• Your goal
Every line of the material must be copied exactly, from the first to the last.

==== Data in this exercise ====

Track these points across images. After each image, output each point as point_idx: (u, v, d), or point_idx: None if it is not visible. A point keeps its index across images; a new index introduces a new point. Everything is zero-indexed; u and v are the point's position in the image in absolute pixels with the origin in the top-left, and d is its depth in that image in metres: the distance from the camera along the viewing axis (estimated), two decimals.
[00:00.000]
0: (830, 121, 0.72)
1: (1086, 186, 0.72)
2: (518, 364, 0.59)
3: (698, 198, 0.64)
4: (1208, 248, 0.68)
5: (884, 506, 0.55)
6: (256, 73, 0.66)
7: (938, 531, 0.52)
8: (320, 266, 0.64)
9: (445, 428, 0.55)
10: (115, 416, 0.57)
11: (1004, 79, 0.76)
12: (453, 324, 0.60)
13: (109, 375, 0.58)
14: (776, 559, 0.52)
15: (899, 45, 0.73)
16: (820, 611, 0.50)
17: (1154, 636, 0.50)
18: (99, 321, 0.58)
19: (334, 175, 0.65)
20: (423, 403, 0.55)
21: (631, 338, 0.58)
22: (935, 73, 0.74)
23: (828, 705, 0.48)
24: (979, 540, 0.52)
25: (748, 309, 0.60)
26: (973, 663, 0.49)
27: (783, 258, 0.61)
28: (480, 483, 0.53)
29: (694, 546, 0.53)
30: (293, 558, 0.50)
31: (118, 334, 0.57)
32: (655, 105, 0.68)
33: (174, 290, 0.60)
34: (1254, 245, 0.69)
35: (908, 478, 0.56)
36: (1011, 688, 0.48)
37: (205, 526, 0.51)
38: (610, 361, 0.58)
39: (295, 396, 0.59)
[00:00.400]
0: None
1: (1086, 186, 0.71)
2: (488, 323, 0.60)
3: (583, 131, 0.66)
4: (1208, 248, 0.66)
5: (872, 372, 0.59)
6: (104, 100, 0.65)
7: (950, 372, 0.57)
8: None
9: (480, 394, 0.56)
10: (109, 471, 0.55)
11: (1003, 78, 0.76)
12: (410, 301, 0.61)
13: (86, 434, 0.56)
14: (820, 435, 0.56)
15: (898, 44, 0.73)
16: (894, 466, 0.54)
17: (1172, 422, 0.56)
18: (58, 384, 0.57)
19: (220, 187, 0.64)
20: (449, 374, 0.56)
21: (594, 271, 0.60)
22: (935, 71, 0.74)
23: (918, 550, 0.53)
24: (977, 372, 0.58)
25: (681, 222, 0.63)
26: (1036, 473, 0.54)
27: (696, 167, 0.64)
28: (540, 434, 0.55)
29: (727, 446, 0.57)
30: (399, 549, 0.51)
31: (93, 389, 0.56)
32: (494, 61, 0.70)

====

• Exercise output
Track these points across images. After each image, output each point as point_idx: (u, v, d), or point_idx: None if it is not visible. A point keeps its index across images; a new index introduces a new point. Everything is zero-indexed; u and v are the point's position in the image in absolute pixels with the origin in the top-left, and d is its depth in that image in metres: the distance from the camera along the viewing axis (estimated), two decimals.
[00:00.000]
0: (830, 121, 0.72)
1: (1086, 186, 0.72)
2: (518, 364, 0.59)
3: (698, 198, 0.64)
4: (1208, 248, 0.68)
5: (884, 506, 0.55)
6: (256, 73, 0.66)
7: (938, 531, 0.52)
8: (320, 266, 0.64)
9: (445, 428, 0.55)
10: (115, 416, 0.57)
11: (1004, 79, 0.76)
12: (453, 324, 0.60)
13: (109, 375, 0.58)
14: (776, 559, 0.52)
15: (899, 45, 0.73)
16: (820, 611, 0.50)
17: (1154, 636, 0.50)
18: (99, 321, 0.58)
19: (334, 175, 0.65)
20: (423, 403, 0.55)
21: (631, 338, 0.58)
22: (935, 73, 0.74)
23: (828, 705, 0.48)
24: (979, 540, 0.52)
25: (748, 309, 0.60)
26: (973, 663, 0.49)
27: (783, 258, 0.61)
28: (480, 483, 0.53)
29: (694, 546, 0.53)
30: (293, 558, 0.50)
31: (118, 334, 0.57)
32: (655, 105, 0.68)
33: (174, 290, 0.60)
34: (1254, 245, 0.69)
35: (908, 478, 0.56)
36: (1011, 688, 0.48)
37: (205, 526, 0.51)
38: (610, 361, 0.58)
39: (295, 396, 0.59)
[00:00.400]
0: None
1: (1086, 186, 0.71)
2: (488, 323, 0.60)
3: (583, 131, 0.66)
4: (1208, 248, 0.66)
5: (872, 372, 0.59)
6: (104, 100, 0.65)
7: (950, 372, 0.57)
8: None
9: (480, 394, 0.56)
10: (109, 471, 0.55)
11: (1003, 78, 0.76)
12: (410, 301, 0.61)
13: (86, 434, 0.56)
14: (820, 435, 0.56)
15: (898, 44, 0.73)
16: (894, 466, 0.54)
17: (1172, 422, 0.56)
18: (58, 384, 0.57)
19: (220, 187, 0.64)
20: (449, 374, 0.56)
21: (594, 271, 0.60)
22: (935, 71, 0.74)
23: (918, 550, 0.53)
24: (977, 372, 0.58)
25: (681, 222, 0.63)
26: (1036, 473, 0.54)
27: (696, 167, 0.64)
28: (540, 434, 0.55)
29: (727, 446, 0.57)
30: (399, 549, 0.51)
31: (93, 389, 0.56)
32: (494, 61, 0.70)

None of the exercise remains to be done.